Pixel coordinate tracking data
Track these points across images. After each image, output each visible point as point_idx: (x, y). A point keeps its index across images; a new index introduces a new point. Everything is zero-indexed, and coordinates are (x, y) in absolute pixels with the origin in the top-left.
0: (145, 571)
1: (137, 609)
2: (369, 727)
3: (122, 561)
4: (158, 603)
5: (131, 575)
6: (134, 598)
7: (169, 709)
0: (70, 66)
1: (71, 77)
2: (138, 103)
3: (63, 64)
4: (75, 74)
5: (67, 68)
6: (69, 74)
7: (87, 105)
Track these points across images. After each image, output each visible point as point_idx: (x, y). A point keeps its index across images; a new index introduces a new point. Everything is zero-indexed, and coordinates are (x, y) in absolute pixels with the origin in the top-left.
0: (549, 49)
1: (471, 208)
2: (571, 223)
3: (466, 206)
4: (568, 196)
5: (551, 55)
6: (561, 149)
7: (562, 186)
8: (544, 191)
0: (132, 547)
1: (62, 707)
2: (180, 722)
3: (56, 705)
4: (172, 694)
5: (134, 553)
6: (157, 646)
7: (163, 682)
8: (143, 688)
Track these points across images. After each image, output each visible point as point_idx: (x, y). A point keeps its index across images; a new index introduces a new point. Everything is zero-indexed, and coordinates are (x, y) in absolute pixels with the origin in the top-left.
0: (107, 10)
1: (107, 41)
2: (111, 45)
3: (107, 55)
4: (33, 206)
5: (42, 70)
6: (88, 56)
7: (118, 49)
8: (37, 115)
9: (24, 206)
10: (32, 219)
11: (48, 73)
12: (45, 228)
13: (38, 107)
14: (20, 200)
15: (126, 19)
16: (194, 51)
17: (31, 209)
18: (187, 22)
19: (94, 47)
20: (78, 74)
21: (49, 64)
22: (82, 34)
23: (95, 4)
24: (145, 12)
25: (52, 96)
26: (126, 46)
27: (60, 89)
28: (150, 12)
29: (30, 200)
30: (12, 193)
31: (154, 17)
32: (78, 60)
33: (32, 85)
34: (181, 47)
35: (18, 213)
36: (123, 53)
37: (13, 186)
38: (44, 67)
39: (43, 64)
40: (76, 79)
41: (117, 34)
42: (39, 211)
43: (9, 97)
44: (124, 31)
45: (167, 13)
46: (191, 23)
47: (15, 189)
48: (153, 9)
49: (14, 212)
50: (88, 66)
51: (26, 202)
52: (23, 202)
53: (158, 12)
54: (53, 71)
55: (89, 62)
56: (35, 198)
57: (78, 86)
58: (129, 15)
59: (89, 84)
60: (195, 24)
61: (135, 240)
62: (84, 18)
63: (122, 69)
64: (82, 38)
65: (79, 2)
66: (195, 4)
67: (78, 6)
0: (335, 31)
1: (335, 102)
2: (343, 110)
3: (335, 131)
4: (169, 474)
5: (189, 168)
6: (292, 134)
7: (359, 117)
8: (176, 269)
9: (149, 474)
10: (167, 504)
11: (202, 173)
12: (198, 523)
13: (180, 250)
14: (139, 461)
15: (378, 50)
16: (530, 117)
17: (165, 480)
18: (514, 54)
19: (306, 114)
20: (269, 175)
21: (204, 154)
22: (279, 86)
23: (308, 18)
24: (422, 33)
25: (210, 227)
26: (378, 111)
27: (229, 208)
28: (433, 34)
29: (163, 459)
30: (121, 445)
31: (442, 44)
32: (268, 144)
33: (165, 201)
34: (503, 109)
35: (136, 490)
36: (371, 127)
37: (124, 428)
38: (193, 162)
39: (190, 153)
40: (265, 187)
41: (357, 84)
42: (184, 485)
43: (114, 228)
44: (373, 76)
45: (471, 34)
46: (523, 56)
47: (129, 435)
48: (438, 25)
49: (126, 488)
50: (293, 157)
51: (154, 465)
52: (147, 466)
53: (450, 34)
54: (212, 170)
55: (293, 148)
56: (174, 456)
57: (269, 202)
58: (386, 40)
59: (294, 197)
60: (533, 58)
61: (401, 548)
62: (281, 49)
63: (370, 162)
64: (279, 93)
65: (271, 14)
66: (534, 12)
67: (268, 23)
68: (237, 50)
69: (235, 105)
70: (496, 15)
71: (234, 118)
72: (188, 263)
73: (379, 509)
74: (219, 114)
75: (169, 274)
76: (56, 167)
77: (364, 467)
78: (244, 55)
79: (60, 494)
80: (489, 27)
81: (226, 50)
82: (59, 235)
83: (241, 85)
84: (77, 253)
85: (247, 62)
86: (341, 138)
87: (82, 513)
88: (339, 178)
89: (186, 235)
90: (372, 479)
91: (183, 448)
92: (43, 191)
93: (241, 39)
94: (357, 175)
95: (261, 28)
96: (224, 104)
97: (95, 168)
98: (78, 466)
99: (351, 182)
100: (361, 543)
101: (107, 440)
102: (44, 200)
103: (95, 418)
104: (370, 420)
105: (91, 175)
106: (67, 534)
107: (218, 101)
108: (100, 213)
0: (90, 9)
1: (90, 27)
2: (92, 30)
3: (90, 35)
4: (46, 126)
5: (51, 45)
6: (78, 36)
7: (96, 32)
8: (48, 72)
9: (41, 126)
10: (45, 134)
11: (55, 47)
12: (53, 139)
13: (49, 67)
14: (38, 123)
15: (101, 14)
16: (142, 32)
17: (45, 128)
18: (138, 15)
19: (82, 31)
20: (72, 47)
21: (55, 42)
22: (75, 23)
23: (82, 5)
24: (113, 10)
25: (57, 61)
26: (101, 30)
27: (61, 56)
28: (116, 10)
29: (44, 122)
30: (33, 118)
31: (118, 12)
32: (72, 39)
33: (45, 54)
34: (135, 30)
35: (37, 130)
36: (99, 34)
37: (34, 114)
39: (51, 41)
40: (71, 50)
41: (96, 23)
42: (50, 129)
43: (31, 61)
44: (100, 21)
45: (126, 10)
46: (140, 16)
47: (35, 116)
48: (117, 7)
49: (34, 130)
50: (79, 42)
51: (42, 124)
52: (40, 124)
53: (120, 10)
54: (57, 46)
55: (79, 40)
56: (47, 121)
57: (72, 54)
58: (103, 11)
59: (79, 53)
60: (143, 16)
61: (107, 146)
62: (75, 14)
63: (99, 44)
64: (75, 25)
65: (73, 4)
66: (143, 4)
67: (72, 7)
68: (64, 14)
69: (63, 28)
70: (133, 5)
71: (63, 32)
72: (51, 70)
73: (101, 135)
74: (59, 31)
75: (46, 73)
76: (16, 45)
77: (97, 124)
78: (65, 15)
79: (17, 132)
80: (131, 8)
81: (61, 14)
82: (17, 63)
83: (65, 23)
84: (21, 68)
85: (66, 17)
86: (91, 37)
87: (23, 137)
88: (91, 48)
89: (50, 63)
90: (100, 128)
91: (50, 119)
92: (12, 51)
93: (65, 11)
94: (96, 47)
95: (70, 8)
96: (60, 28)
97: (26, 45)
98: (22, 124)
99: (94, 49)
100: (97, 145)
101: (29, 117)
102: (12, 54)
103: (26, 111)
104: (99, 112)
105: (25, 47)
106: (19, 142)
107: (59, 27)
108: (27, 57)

**Directions**.
Copy every line of the entries above word for word, without changing anything.

**Result for this task**.
Track these points across images. After each image, output each visible point as point_idx: (x, y). A point keeps its index across images; a new index introduces a new point. Everything is zero-indexed, and coordinates are (x, y) in absolute pixels with the origin in the top-left.
0: (145, 571)
1: (137, 609)
2: (369, 727)
3: (122, 561)
4: (158, 603)
5: (131, 575)
6: (134, 598)
7: (169, 709)
0: (70, 66)
1: (71, 77)
2: (138, 103)
3: (63, 64)
4: (75, 74)
5: (67, 68)
6: (69, 74)
7: (87, 105)
Track these points across images. After each image, output each visible point as point_idx: (x, y). A point keeps its index across images; a new index introduces a new point. Everything is zero-indexed, and coordinates are (x, y) in absolute pixels with the origin in the top-left.
0: (549, 49)
1: (471, 208)
2: (571, 223)
3: (466, 206)
4: (568, 196)
5: (551, 55)
6: (561, 149)
7: (562, 186)
8: (544, 191)
0: (132, 547)
1: (62, 707)
2: (180, 722)
3: (56, 705)
4: (172, 694)
5: (134, 553)
6: (157, 646)
7: (163, 682)
8: (143, 688)
Track these points across images. After each image, output each visible point as point_idx: (x, y). A point keeps its index across images; a new index introduces a new point. Everything is zero-indexed, and coordinates are (x, y) in absolute pixels with the origin in the top-left.
0: (107, 10)
1: (107, 41)
2: (111, 45)
3: (107, 55)
4: (33, 206)
5: (42, 70)
6: (88, 56)
7: (118, 49)
8: (37, 115)
9: (24, 206)
10: (32, 219)
11: (48, 73)
12: (45, 228)
13: (38, 107)
14: (20, 200)
15: (126, 19)
16: (194, 51)
17: (31, 209)
18: (187, 22)
19: (94, 47)
20: (78, 74)
21: (49, 64)
22: (82, 34)
23: (95, 4)
24: (145, 12)
25: (52, 96)
26: (126, 46)
27: (60, 89)
28: (150, 12)
29: (30, 200)
30: (12, 193)
31: (154, 17)
32: (78, 60)
33: (32, 85)
34: (181, 47)
35: (18, 213)
36: (123, 53)
37: (13, 186)
38: (44, 67)
39: (43, 64)
40: (76, 79)
41: (117, 34)
42: (39, 211)
43: (9, 97)
44: (124, 31)
45: (167, 13)
46: (191, 23)
47: (15, 189)
48: (153, 9)
49: (14, 212)
50: (88, 66)
51: (26, 202)
52: (23, 202)
53: (158, 12)
54: (53, 71)
55: (89, 62)
56: (35, 198)
57: (78, 86)
58: (129, 15)
59: (89, 84)
60: (195, 24)
61: (135, 240)
62: (84, 18)
63: (122, 69)
64: (82, 38)
65: (79, 2)
66: (195, 4)
67: (78, 6)
0: (335, 31)
1: (335, 102)
2: (343, 110)
3: (335, 131)
4: (169, 474)
5: (189, 168)
6: (292, 134)
7: (359, 117)
8: (176, 269)
9: (149, 474)
10: (167, 504)
11: (202, 173)
12: (198, 523)
13: (180, 250)
14: (139, 461)
15: (378, 50)
16: (530, 117)
17: (165, 480)
18: (514, 54)
19: (306, 114)
20: (269, 175)
21: (204, 154)
22: (279, 86)
23: (308, 18)
24: (422, 33)
25: (210, 227)
26: (378, 111)
27: (229, 208)
28: (433, 34)
29: (163, 459)
30: (121, 445)
31: (442, 44)
32: (268, 144)
33: (165, 201)
34: (503, 109)
35: (136, 490)
36: (371, 127)
37: (124, 428)
38: (193, 162)
39: (190, 153)
40: (265, 187)
41: (357, 84)
42: (184, 485)
43: (114, 228)
44: (373, 76)
45: (471, 34)
46: (523, 56)
47: (129, 435)
48: (438, 25)
49: (126, 488)
50: (293, 157)
51: (154, 465)
52: (147, 466)
53: (450, 34)
54: (212, 170)
55: (293, 148)
56: (174, 456)
57: (269, 202)
58: (386, 40)
59: (294, 197)
60: (533, 58)
61: (401, 548)
62: (281, 49)
63: (370, 162)
64: (279, 93)
65: (271, 14)
66: (534, 12)
67: (268, 23)
68: (237, 50)
69: (235, 105)
70: (496, 15)
71: (234, 118)
72: (188, 263)
73: (379, 509)
74: (219, 114)
75: (169, 274)
76: (56, 167)
77: (364, 467)
78: (244, 55)
79: (60, 494)
80: (489, 27)
81: (226, 50)
82: (59, 235)
83: (241, 85)
84: (77, 253)
85: (247, 62)
86: (341, 138)
87: (82, 513)
88: (339, 178)
89: (186, 235)
90: (372, 479)
91: (183, 448)
92: (43, 191)
93: (241, 39)
94: (357, 175)
95: (261, 28)
96: (224, 104)
97: (95, 168)
98: (78, 466)
99: (351, 182)
100: (361, 543)
101: (107, 440)
102: (44, 200)
103: (95, 418)
104: (370, 420)
105: (91, 175)
106: (67, 534)
107: (218, 101)
108: (100, 213)
0: (90, 9)
1: (90, 27)
2: (92, 30)
3: (90, 35)
4: (46, 126)
5: (51, 45)
6: (78, 36)
7: (96, 32)
8: (48, 72)
9: (41, 126)
10: (45, 134)
11: (55, 47)
12: (53, 139)
13: (49, 67)
14: (38, 123)
15: (101, 14)
16: (142, 32)
17: (45, 128)
18: (138, 15)
19: (82, 31)
20: (72, 47)
21: (55, 42)
22: (75, 23)
23: (82, 5)
24: (113, 10)
25: (57, 61)
26: (101, 30)
27: (61, 56)
28: (116, 10)
29: (44, 122)
30: (33, 118)
31: (118, 12)
32: (72, 39)
33: (45, 54)
34: (135, 30)
35: (37, 130)
36: (99, 34)
37: (34, 114)
39: (51, 41)
40: (71, 50)
41: (96, 23)
42: (50, 129)
43: (31, 61)
44: (100, 21)
45: (126, 10)
46: (140, 16)
47: (35, 116)
48: (117, 7)
49: (34, 130)
50: (79, 42)
51: (42, 124)
52: (40, 124)
53: (120, 10)
54: (57, 46)
55: (79, 40)
56: (47, 121)
57: (72, 54)
58: (103, 11)
59: (79, 53)
60: (143, 16)
61: (107, 146)
62: (75, 14)
63: (99, 44)
64: (75, 25)
65: (73, 4)
66: (143, 4)
67: (72, 7)
68: (64, 14)
69: (63, 28)
70: (133, 5)
71: (63, 32)
72: (51, 70)
73: (101, 135)
74: (59, 31)
75: (46, 73)
76: (16, 45)
77: (97, 124)
78: (65, 15)
79: (17, 132)
80: (131, 8)
81: (61, 14)
82: (17, 63)
83: (65, 23)
84: (21, 68)
85: (66, 17)
86: (91, 37)
87: (23, 137)
88: (91, 48)
89: (50, 63)
90: (100, 128)
91: (50, 119)
92: (12, 51)
93: (65, 11)
94: (96, 47)
95: (70, 8)
96: (60, 28)
97: (26, 45)
98: (22, 124)
99: (94, 49)
100: (97, 145)
101: (29, 117)
102: (12, 54)
103: (26, 111)
104: (99, 112)
105: (25, 47)
106: (19, 142)
107: (59, 27)
108: (27, 57)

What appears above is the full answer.